Automated hypothesis-generation is less advanced, but the work of Don Swanson in the 1980s provided an important step forward. He demonstrated the existence of hidden links between unrelated ideas in the scientific literature; using a simple deductive logical framework, he could connect papers from various fields with no citation overlap. In this way, Swanson was able to hypothesise a novel link between dietary fish oil and Reynaud’s Syndrome without conducting any experiments or being an expert in either field. Other, more recent approaches, such as those of Andrey Rzhetsky at the University of Chicago and Albert-László Barabási at Northeastern University, rely on mathematical modelling and graph theory. They incorporate large datasets, in which knowledge is projected as a network, where nodes are concepts and links are relationships between them. Novel hypotheses would show up as undiscovered links between nodes.
The most challenging step in the automation process is how to collect reliable scientific observations on a large scale. There is currently no central data bank that holds humanity’s total scientific knowledge on an observational level. Natural language-processing has advanced to the point at which it can automatically extract not only relationships but also context from scientific papers. However, major scientific publishers have placed severe restrictions on text-mining. More important, the text of papers is biased towards the scientist’s interpretations (or misconceptions), and it contains synthesised complex concepts and methodologies that are difficult to extract and quantify.
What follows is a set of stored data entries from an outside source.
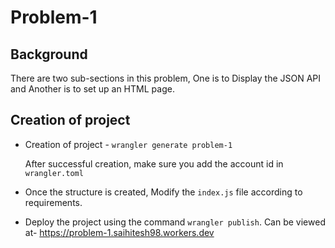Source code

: # Problem-1

## Background

There are two sub-sections in this problem, One is to Display the JSON API and Another is to set up an HTML page.

## Creation of project

- Creation of project - `wrangler generate problem-1 `

    After successful creation, make sure you add the account id in `wrangler.toml`

- Once the structure is created, Modify the `index.js` file according to requirements.

- Deploy the project using the command `wrangler publish`. Can be viewed at- https://problem-1.saihitesh98.workers.dev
Nevertheless, recent advances in computing and networked databases make the Baconian method practical for the first time in history. And even before scientific discovery can be automated, embracing Bacon’s approach could prove valuable at a time when pure reductionism is reaching the edge of its usefulness.
Human minds simply cannot reconstruct highly complex natural phenomena efficiently enough in the age of big data. A modern Baconian method that incorporates reductionist ideas through data-mining, but then analyses this information through inductive computational models, could transform our understanding of the natural world. Such an approach would enable us to generate novel hypotheses that have higher chances of turning out to be true, to test those hypotheses, and to fill gaps in our knowledge. It would also provide a much-needed reminder of what science is supposed to be: truth-seeking, anti-authoritarian, and limitlessly free.